Tour group goes back in time at World War II base

Adventurers gather to go underground at the Apostle Battery above Llandudno.

About 20 people took a trip back in time on Heritage Day as they toured a World War II military base above Llandudno.

The Apostle Battery was built in 1940 to withstand an enemy attack, tour guide Matt Weisse, of Milnerton, told the group.

They ventured down steep steps into an underground ammunition bunker, where another guide Lance Weston, of Table View, described how German U-boats would have been lurking off Cape Town’s coastline in 1942 and the Special Signals Services women deployed at the complex would have used radar, then still in its infancy, to locate targets.

Members of the tour group crouched through a narrow shock-absorbing tunnel surrounding the ammunition chamber.

Anita van den Berg, of Durbanville, said she had had a claustrophobic attack after a few metres but had found the tunnel interesting.

Monde Ralane, of Brooklyn, said he had joined the tour because he was trying to overcome his own fear of tight spaces.

Milan van Eeden, 15, of Constantia, was chosen for a mock interrogation, and while the teen was blindfolded and handcuffed to a chair, Mr Weisse, sporting a military uniform and fake moustache, quizzed him on some of the information given to the group earlier.

Milan said venturing inside the complex had been fascinating and had made the war more real, especially as his ancestors were German.

Keshav Singh, an art-and-design student from Goodwood, helps Mr Weisse on the tours and feels they are a fun way to learn about history.

Mr Weisse said the Apostle Battery and other military installations around Cape Town “are possibly one of the most comprehensive arrays of historic military heritage sites in the world”, but they were being neglected and the three turrets at the Apostle Battery were consistently being stripped by metal thieves.

The site was suitable for tourist development as it was easily accessible from Cape Town and many buildings at the Apostle Battery could be converted into accommodation for visitors, he said.

He said he would like to see the property administered by the City of Cape Town instead of the national government, as is currently the case, as the municipality had the resources and expertise to support it as a tourism destination in cooperation with the community.

“After all, the Apostle Battery was built to defend Cape Town,” said Mr Weisse.

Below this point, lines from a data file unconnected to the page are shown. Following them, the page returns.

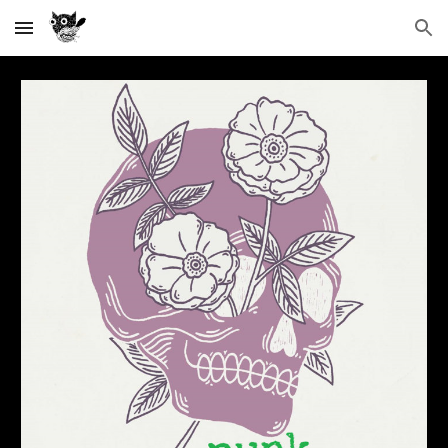
Skip to main content
Skip to navigation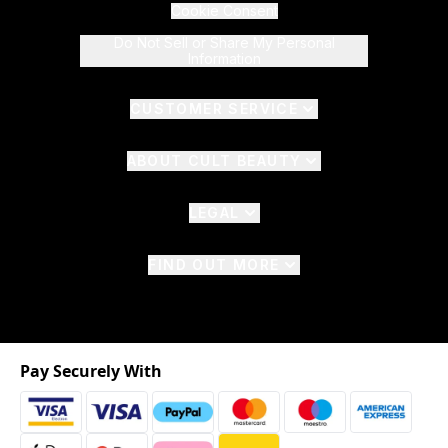
Cookie Consent
Do Not Sell or Share My Personal
Information
CUSTOMER SERVICE
ABOUT CULT BEAUTY
LEGAL
FIND OUT MORE
Pay Securely With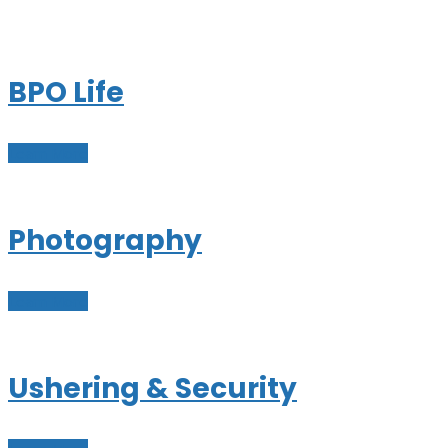
BPO Life
Learn More
Photography
Learn More
Ushering & Security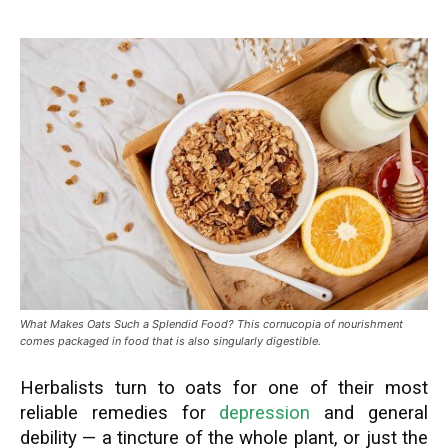
What Makes Oats Such a Splendid Food? This cornucopia of nourishment
comes packaged in food that is also singularly digestible.
Herbalists turn to oats for one of their most
reliable remedies for
depression
and general
debility — a tincture of the whole plant, or just the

Nicky Willemse, left, of Vredehoek, and Nerissa Swart, of Pretoria, with “Betty Brown”, a dummy representing a Special Signals Services radar operator.
Tour guide Lance Weston, of Table View, sets the scene in the ammunition bunker.
Vincent Clayton, of Bellville, on his way out of one of the shock-absorbing tunnels surrounding the ammunition bunkers.
Tour guide Lance Weston, of Table View, watched by Caro Copeland, of Constantia.
Anita van den Berg, of Durbanville, finds herself in a tight spot.
Some visitors wore masks because of the dust.
Milnerton tour guide Matt Weisse said the base was built in 1940 to withstand an enemy attack.
Tour guide Matt Weisse shows the group an emergency exit for the Special Signals Services radar operators.
Narrow steep steps lead from an ammunition bunker to the outside world.
Keshav Singh, of Goodwood, feels the tours are an important and fun way to learn about history.
Tour guide Matt Weisse sports a uniform and fake moustache while running a mock interrogation.